Saved entries:
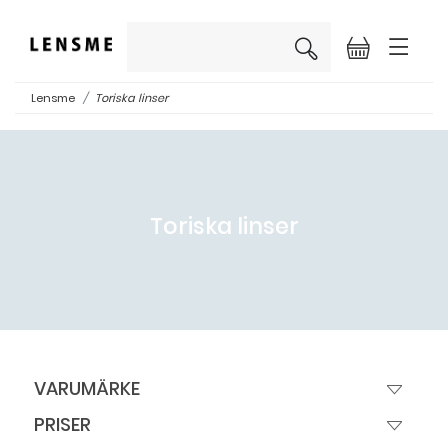
×
Lensme
Toriska linser
Toriska linser
VARUMÄRKE
PRISER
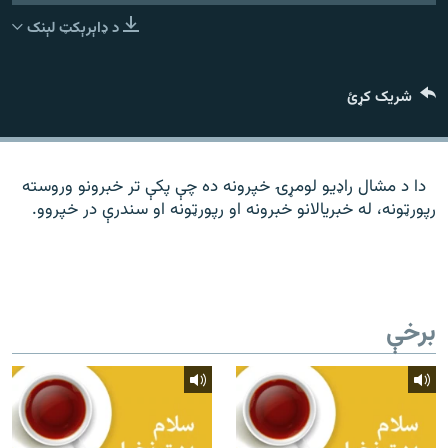
رشئ
۱۴ ساعته راډیويي خپرونې
د ډاېرېکټ لېنک
Gandhara
شریک کړئ
موږ وڅارئ
دا د مشال راډیو لومړۍ خپرونه ده چې پکې تر خبرونو وروسته
رپورټونه، له خبریالانو خبرونه او رپورټونه او سندرې در خپروو.
د ازادې اروپا راډیو ټولې ووبپاڼې
برخې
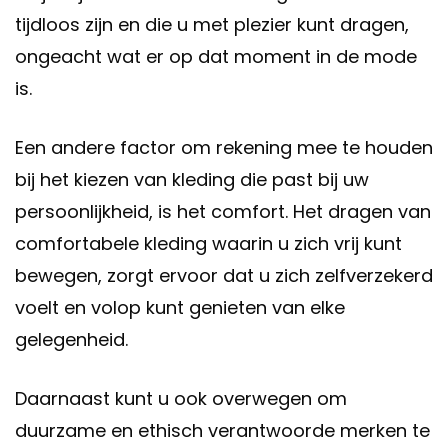
tijdloos zijn en die u met plezier kunt dragen,
ongeacht wat er op dat moment in de mode
is.
Een andere factor om rekening mee te houden
bij het kiezen van kleding die past bij uw
persoonlijkheid, is het comfort. Het dragen van
comfortabele kleding waarin u zich vrij kunt
bewegen, zorgt ervoor dat u zich zelfverzekerd
voelt en volop kunt genieten van elke
gelegenheid.
Daarnaast kunt u ook overwegen om
duurzame en ethisch verantwoorde merken te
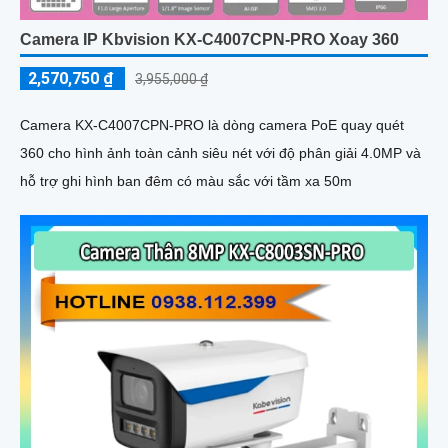
Camera IP Kbvision KX-C4007CPN-PRO Xoay 360
2,570,750 ₫
3,955,000 ₫
Camera KX-C4007CPN-PRO là dòng camera PoE quay quét
360 cho hình ảnh toàn cảnh siêu nét với độ phân giải 4.0MP và
hỗ trợ ghi hình ban đêm có màu sắc với tầm xa 50m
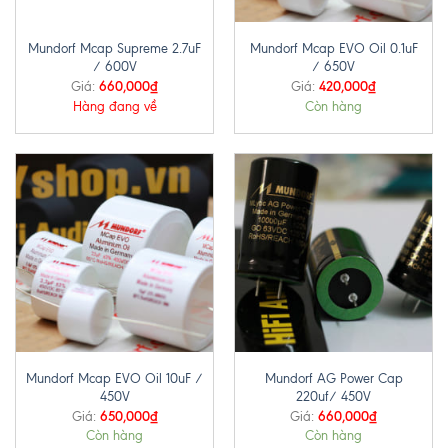
Mundorf Mcap Supreme 2.7uF
Mundorf Mcap EVO Oil 0.1uF
/ 600V
/ 650V
660,000
₫
420,000
₫
Giá:
Giá:
Hàng đang về
Còn hàng
Mundorf Mcap EVO Oil 10uF /
Mundorf AG Power Cap
450V
220uf/ 450V
650,000
₫
660,000
₫
Giá:
Giá:
Còn hàng
Còn hàng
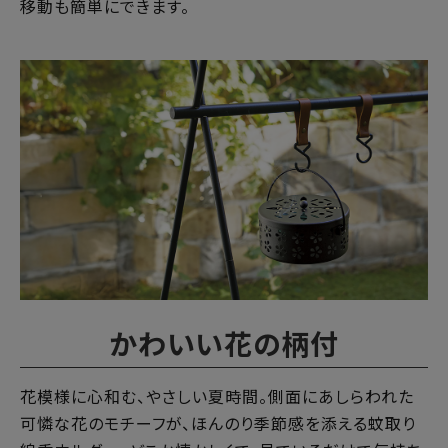
移動も簡単にできます。
かわいい花の柄付
花模様に心和む、やさしい夏時間。側面にあしらわれた
可憐な花のモチーフが、ほんのり季節感を添える蚊取り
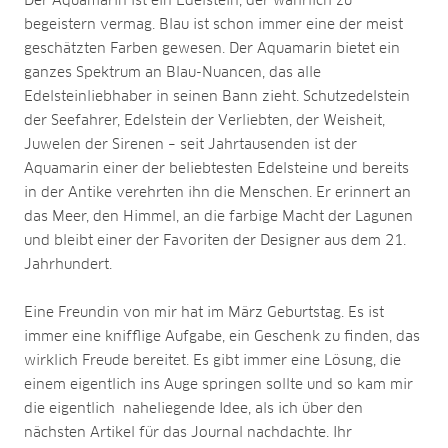
Der Aquamarin ist ein Edelstein, der wahrlich zu
begeistern vermag. Blau ist schon immer eine der meist
geschätzten Farben gewesen. Der Aquamarin bietet ein
ganzes Spektrum an Blau-Nuancen, das alle
Edelsteinliebhaber in seinen Bann zieht. Schutzedelstein
der Seefahrer, Edelstein der Verliebten, der Weisheit,
Juwelen der Sirenen – seit Jahrtausenden ist der
Aquamarin einer der beliebtesten Edelsteine und bereits
in der Antike verehrten ihn die Menschen. Er erinnert an
das Meer, den Himmel, an die farbige Macht der Lagunen
und bleibt einer der Favoriten der Designer aus dem 21.
Jahrhundert.
Eine Freundin von mir hat im März Geburtstag. Es ist
immer eine knifflige Aufgabe, ein Geschenk zu finden, das
wirklich Freude bereitet. Es gibt immer eine Lösung, die
einem eigentlich ins Auge springen sollte und so kam mir
die eigentlich naheliegende Idee, als ich über den
nächsten Artikel für das Journal nachdachte. Ihr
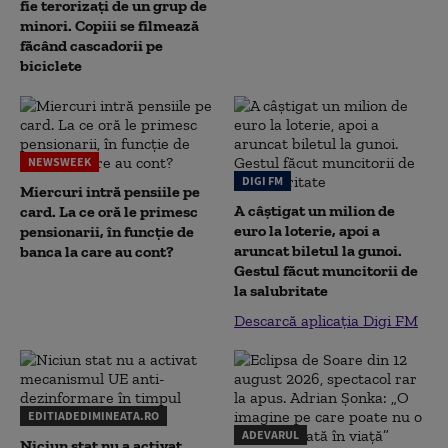
fie terorizați de un grup de
minori. Copiii se filmează
făcând cascadorii pe
biciclete
NEWSWEEK
DIGI FM
Miercuri intră pensiile pe
A câștigat un milion de
card. La ce oră le primesc
euro la loterie, apoi a
pensionarii, în funcție de
aruncat biletul la gunoi.
banca la care au cont?
Gestul făcut muncitorii de
la salubritate
Descarcă aplicația Digi FM
EDITIADEDIMINEATA.RO
ADEVARUL
Niciun stat nu a activat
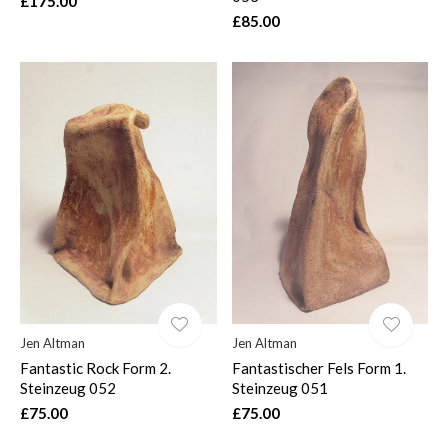
£175.00
£85.00
Jen Altman
Jen Altman
Fantastic Rock Form 2.
Fantastischer Fels Form 1.
Steinzeug 052
Steinzeug 051
£75.00
£75.00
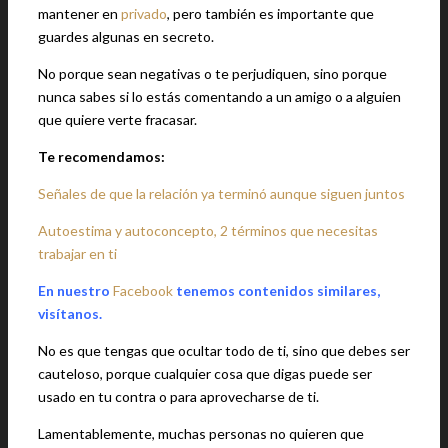
mantener en
privado
, pero también es importante que
guardes algunas en secreto.
No porque sean negativas o te perjudiquen, sino porque
nunca sabes si lo estás comentando a un amigo o a alguien
que quiere verte fracasar.
Te recomendamos:
Señales de que la relación ya terminó aunque siguen juntos
Autoestima y autoconcepto, 2 términos que necesitas
trabajar en ti
En nuestro
Facebook
tenemos contenidos similares,
visítanos.
No es que tengas que ocultar todo de ti, sino que debes ser
cauteloso, porque cualquier cosa que digas puede ser
usado en tu contra o para aprovecharse de ti.
Lamentablemente, muchas personas no quieren que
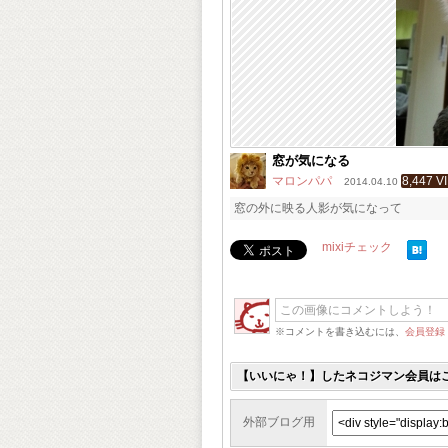
窓が気になる
マロンパパ
8,447 V
2014.04.10
窓の外に映る人影が気になって
mixiチェック
※コメントを書き込むには、
会員登録
【いいにゃ！】したネコジマン会員は
外部ブログ用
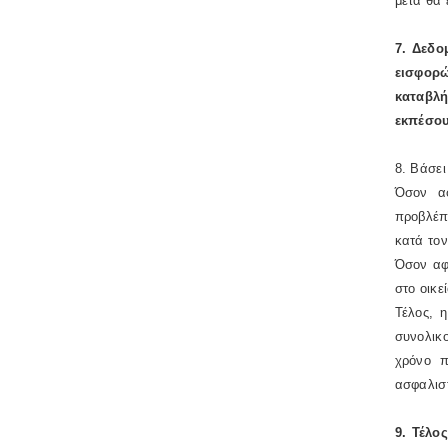
μετά θα 
7. Δεδο
εισφορώ
καταβλή
εκπέσου
8. Βάσει
Όσον αφ
προβλέπ
κατά τον
Όσον αφο
στο οικε
Τέλος, 
συνολικ
χρόνο π
ασφαλισ
9. Τέλο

- _EXERCISE INSTRUCTIONS_: The data above must be written out again word for word, without its pictures.

- _ANSWER TO THE EXERCISE_:
×
Lensme
Toriska linser
Toriska linser
VARUMÄRKE
PRISER
رشئ
۱۴ ساعته راډیويي خپرونې
د ډاېرېکټ لېنک
Gandhara
شریک کړئ
موږ وڅارئ
دا د مشال راډیو لومړۍ خپرونه ده چې پکې تر خبرونو وروسته
رپورټونه، له خبریالانو خبرونه او رپورټونه او سندرې در خپروو.
د ازادې اروپا راډیو ټولې ووبپاڼې
برخې
tijdloos zijn en die u met plezier kunt dragen,
ongeacht wat er op dat moment in de mode
is.
Een andere factor om rekening mee te houden
bij het kiezen van kleding die past bij uw
persoonlijkheid, is het comfort. Het dragen van
comfortabele kleding waarin u zich vrij kunt
bewegen, zorgt ervoor dat u zich zelfverzekerd
voelt en volop kunt genieten van elke
gelegenheid.
Daarnaast kunt u ook overwegen om
duurzame en ethisch verantwoorde merken te
Camera IP Kbvision KX-C4007CPN-PRO Xoay 360
2,570,750 ₫
3,955,000 ₫
Camera KX-C4007CPN-PRO là dòng camera PoE quay quét
360 cho hình ảnh toàn cảnh siêu nét với độ phân giải 4.0MP và
hỗ trợ ghi hình ban đêm có màu sắc với tầm xa 50m
Mundorf Mcap Supreme 2.7uF
Mundorf Mcap EVO Oil 0.1uF
/ 600V
/ 650V
660,000
₫
420,000
₫
Giá:
Giá:
Hàng đang về
Còn hàng
Mundorf Mcap EVO Oil 10uF /
Mundorf AG Power Cap
450V
220uf/ 450V
650,000
₫
660,000
₫
Giá:
Giá:
Còn hàng
Còn hàng
移動も簡単にできます。
かわいい花の柄付
花模様に心和む、やさしい夏時間。側面にあしらわれた
可憐な花のモチーフが、ほんのり季節感を添える蚊取り
Der Aquamarin ist ein Edelstein, der wahrlich zu
begeistern vermag. Blau ist schon immer eine der meist
geschätzten Farben gewesen. Der Aquamarin bietet ein
ganzes Spektrum an Blau-Nuancen, das alle
Edelsteinliebhaber in seinen Bann zieht. Schutzedelstein
der Seefahrer, Edelstein der Verliebten, der Weisheit,
Juwelen der Sirenen – seit Jahrtausenden ist der
Aquamarin einer der beliebtesten Edelsteine und bereits
in der Antike verehrten ihn die Menschen. Er erinnert an
das Meer, den Himmel, an die farbige Macht der Lagunen
und bleibt einer der Favoriten der Designer aus dem 21.
Jahrhundert.
Eine Freundin von mir hat im März Geburtstag. Es ist
immer eine knifflige Aufgabe, ein Geschenk zu finden, das
wirklich Freude bereitet. Es gibt immer eine Lösung, die
einem eigentlich ins Auge springen sollte und so kam mir
die eigentlich naheliegende Idee, als ich über den
nächsten Artikel für das Journal nachdachte. Ihr
fie terorizați de un grup de
minori. Copiii se filmează
făcând cascadorii pe
biciclete
NEWSWEEK
DIGI FM
Miercuri intră pensiile pe
A câștigat un milion de
card. La ce oră le primesc
euro la loterie, apoi a
pensionarii, în funcție de
aruncat biletul la gunoi.
banca la care au cont?
Gestul făcut muncitorii de
la salubritate
Descarcă aplicația Digi FM
EDITIADEDIMINEATA.RO
ADEVARUL
Niciun stat nu a activat
£175.00
£85.00
Jen Altman
Jen Altman
Fantastic Rock Form 2.
Fantastischer Fels Form 1.
Steinzeug 052
Steinzeug 051
£75.00
£75.00
mantener en
privado
, pero también es importante que
guardes algunas en secreto.
No porque sean negativas o te perjudiquen, sino porque
nunca sabes si lo estás comentando a un amigo o a alguien
que quiere verte fracasar.
Te recomendamos:
Señales de que la relación ya terminó aunque siguen juntos
Autoestima y autoconcepto, 2 términos que necesitas
trabajar en ti
En nuestro
Facebook
tenemos contenidos similares,
visítanos.
No es que tengas que ocultar todo de ti, sino que debes ser
cauteloso, porque cualquier cosa que digas puede ser
usado en tu contra o para aprovecharse de ti.
Lamentablemente, muchas personas no quieren que
窓が気になる
マロンパパ
8,447 V
2014.04.10
窓の外に映る人影が気になって
mixiチェック
※コメントを書き込むには、
会員登録
【いいにゃ！】したネコジマン会員は
外部ブログ用
μετά θα 
7. Δεδο
εισφορώ
καταβλή
εκπέσου
8. Βάσει
Όσον αφ
προβλέπ
κατά τον
Όσον αφο
στο οικε
Τέλος, 
συνολικ
χρόνο π
ασφαλισ
9. Τέλο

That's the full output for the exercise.